An issue I’ve come across at some point in language-specific package managers is language heterogeneous projects are just an absolutely terrible experience. And each of these language specific package management tools + build systems are fighting against each other and it’s really miserable. This is one reason why I, like you, tend to stick to Makefiles despite all their weaknesses.
I realize this vision is not attainable. But my statement was simply that I don’t know if opam should bear the responsibility for making OS-specific packages. And whatever that thing that does it ends up being, I hope it’s not a PITA to add a new OS.
Also, is your software delivered as source or as binaries? If as binaries, then don’t you have to package it to deliver it on the various OSes?
I’m not delivering software to customers in this case so I can get away with being pretty hacky. This original thread was in response to build caching where you proposed building DEBs was a solution to that. I don’t know if caching build dependencies is the same problem as delivering software to costumers.
Also, is your software delivered as source or as binaries? If as binaries, then don’t you have to package it to deliver it on the various OSes?
I’m not sure this is true. I believe there is a difference between building software and installing it.
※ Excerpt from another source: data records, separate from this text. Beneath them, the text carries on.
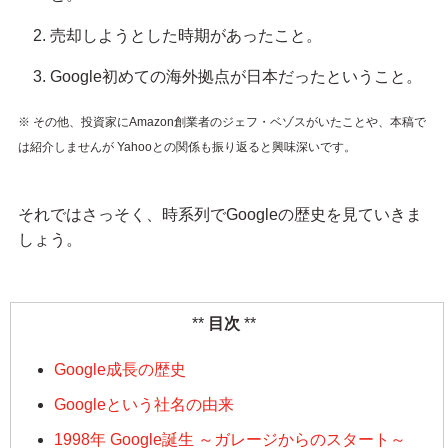
売却しようとした時期があったこと。
Google初めての海外拠点が日本だったということ。
※ その他、投資家にAmazon創業者のジェフ・ベゾスがいたことや、本稿で
は紹介しませんが Yahooとの関係も振り返ると興味深いです。
それではさっそく、時系列でGoogleの歴史を見ていきま
しょう。
目次
Google成長の歴史
Googleという社名の由来
1998年 Google誕生 ～ガレージからのスタート～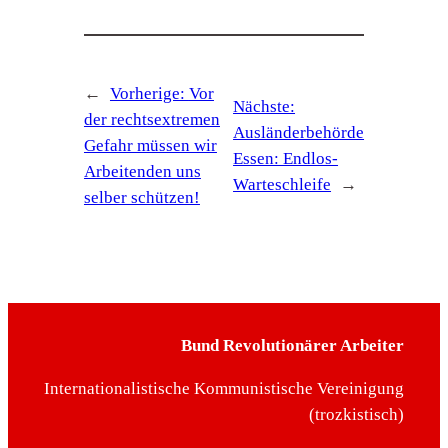
←
Vorherige:
Vor
Nächste:
der rechtsextremen
Ausländerbehörde
Gefahr müssen wir
Essen: Endlos-
Arbeitenden uns
Warteschleife
→
selber schützen!
Bund Revolutionärer Arbeiter
Internationalistische Kommunistische Vereinigung
(trozkistisch)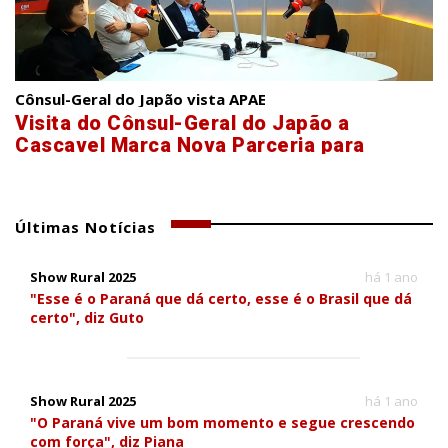
Cônsul-Geral do Japão vista APAE
Visita do Cônsul-Geral do Japão a
Cascavel Marca Nova Parceria para
Inclusão Social
Últimas Notícias
Show Rural 2025
há 1 ano
"Esse é o Paraná que dá certo, esse é o Brasil que dá
certo", diz Guto
Show Rural 2025
há 1 ano
"O Paraná vive um bom momento e segue crescendo
com força", diz Piana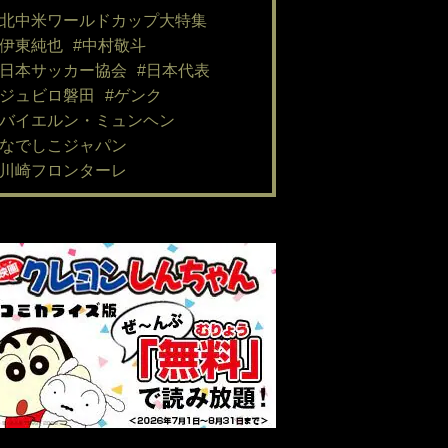
#北中米ワールドカップ大特集
#伊東純也
#中村敬斗
#日本サッカー協会
#日本代表
#ジュビロ磐田
#ゲンク
#バイエルン・ミュンヘン
#なでしこジャパン
#川崎フロンターレ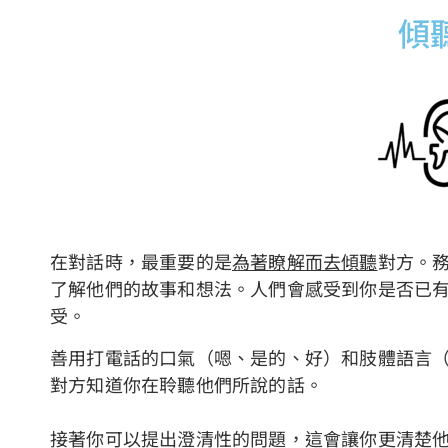
傾
在對話時，最重要的是
為著瞭解而去傾聽
對方。
了解他們的故事和想法。人們會感受到你是否已
受。
善用打電話的口氣（嗯、是的、好）和肢體語言
對方知道你在聆聽他們所說的話。
接著你可以提出澄清性的問題，這會讓你更清楚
Considering that I might be working on projects using different, incompatible, versions of libraries, requiring them to be installed in my OS seems inconvenient (unless you’re using Nix). And if you want to draw a distinction between developing on your desktop and what the CI is doing: the CI doing something different than my desktop has a lot of issues on its own.
The end result being an OS package makes sense to me, but not the dependencies. This is one reason we have opam as it is, isn’t it? Often OS’s have old versions of ocaml on them so we have opam switch. Being able to jump back and forth between versions of libraries is difficult as well. Keeping OS’s up to date with packages is hard so we have opam packages. The amount of diversity in OS package managers and best practices seems so large that doing this all the way through the stack seems like a lot of work with marginal benefit. But perhaps I’m being short sighted.